**RECORDS PROVIDED**
——
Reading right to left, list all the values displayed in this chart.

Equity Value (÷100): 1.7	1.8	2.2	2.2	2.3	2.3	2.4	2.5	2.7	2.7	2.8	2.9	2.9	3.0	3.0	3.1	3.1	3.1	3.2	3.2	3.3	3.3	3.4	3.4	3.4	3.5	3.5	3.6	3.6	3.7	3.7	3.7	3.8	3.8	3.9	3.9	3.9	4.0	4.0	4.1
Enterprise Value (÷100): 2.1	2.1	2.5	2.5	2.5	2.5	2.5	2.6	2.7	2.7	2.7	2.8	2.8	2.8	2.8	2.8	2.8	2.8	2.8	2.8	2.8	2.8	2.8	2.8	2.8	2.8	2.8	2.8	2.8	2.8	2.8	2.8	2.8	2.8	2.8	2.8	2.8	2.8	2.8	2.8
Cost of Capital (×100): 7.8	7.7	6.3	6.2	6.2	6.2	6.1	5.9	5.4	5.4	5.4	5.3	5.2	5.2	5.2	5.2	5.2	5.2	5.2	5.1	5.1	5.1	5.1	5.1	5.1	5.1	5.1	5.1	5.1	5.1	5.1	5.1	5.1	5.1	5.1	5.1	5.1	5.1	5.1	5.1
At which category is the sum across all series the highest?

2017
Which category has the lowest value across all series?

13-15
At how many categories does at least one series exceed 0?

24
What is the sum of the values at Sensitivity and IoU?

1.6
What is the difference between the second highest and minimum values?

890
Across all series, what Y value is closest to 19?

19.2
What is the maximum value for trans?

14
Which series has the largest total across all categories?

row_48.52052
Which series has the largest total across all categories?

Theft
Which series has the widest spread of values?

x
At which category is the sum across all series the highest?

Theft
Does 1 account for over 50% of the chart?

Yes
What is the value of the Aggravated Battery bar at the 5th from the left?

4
——
**TASK TO COMPLETE**
Update the data from its first line through the line containing "Which series has the widest spread of values?", inclusive, changing "Enterprise Value" to "Firm Value" and leaving everything else as it stands.

**RESULT**
Reading right to left, list all the values displayed in this chart.

Equity Value (÷100): 1.7	1.8	2.2	2.2	2.3	2.3	2.4	2.5	2.7	2.7	2.8	2.9	2.9	3.0	3.0	3.1	3.1	3.1	3.2	3.2	3.3	3.3	3.4	3.4	3.4	3.5	3.5	3.6	3.6	3.7	3.7	3.7	3.8	3.8	3.9	3.9	3.9	4.0	4.0	4.1
Firm Value (÷100): 2.1	2.1	2.5	2.5	2.5	2.5	2.5	2.6	2.7	2.7	2.7	2.8	2.8	2.8	2.8	2.8	2.8	2.8	2.8	2.8	2.8	2.8	2.8	2.8	2.8	2.8	2.8	2.8	2.8	2.8	2.8	2.8	2.8	2.8	2.8	2.8	2.8	2.8	2.8	2.8
Cost of Capital (×100): 7.8	7.7	6.3	6.2	6.2	6.2	6.1	5.9	5.4	5.4	5.4	5.3	5.2	5.2	5.2	5.2	5.2	5.2	5.2	5.1	5.1	5.1	5.1	5.1	5.1	5.1	5.1	5.1	5.1	5.1	5.1	5.1	5.1	5.1	5.1	5.1	5.1	5.1	5.1	5.1
At which category is the sum across all series the highest?

2017
Which category has the lowest value across all series?

13-15
At how many categories does at least one series exceed 0?

24
What is the sum of the values at Sensitivity and IoU?

1.6
What is the difference between the second highest and minimum values?

890
Across all series, what Y value is closest to 19?

19.2
What is the maximum value for trans?

14
Which series has the largest total across all categories?

row_48.52052
Which series has the largest total across all categories?

Theft
Which series has the widest spread of values?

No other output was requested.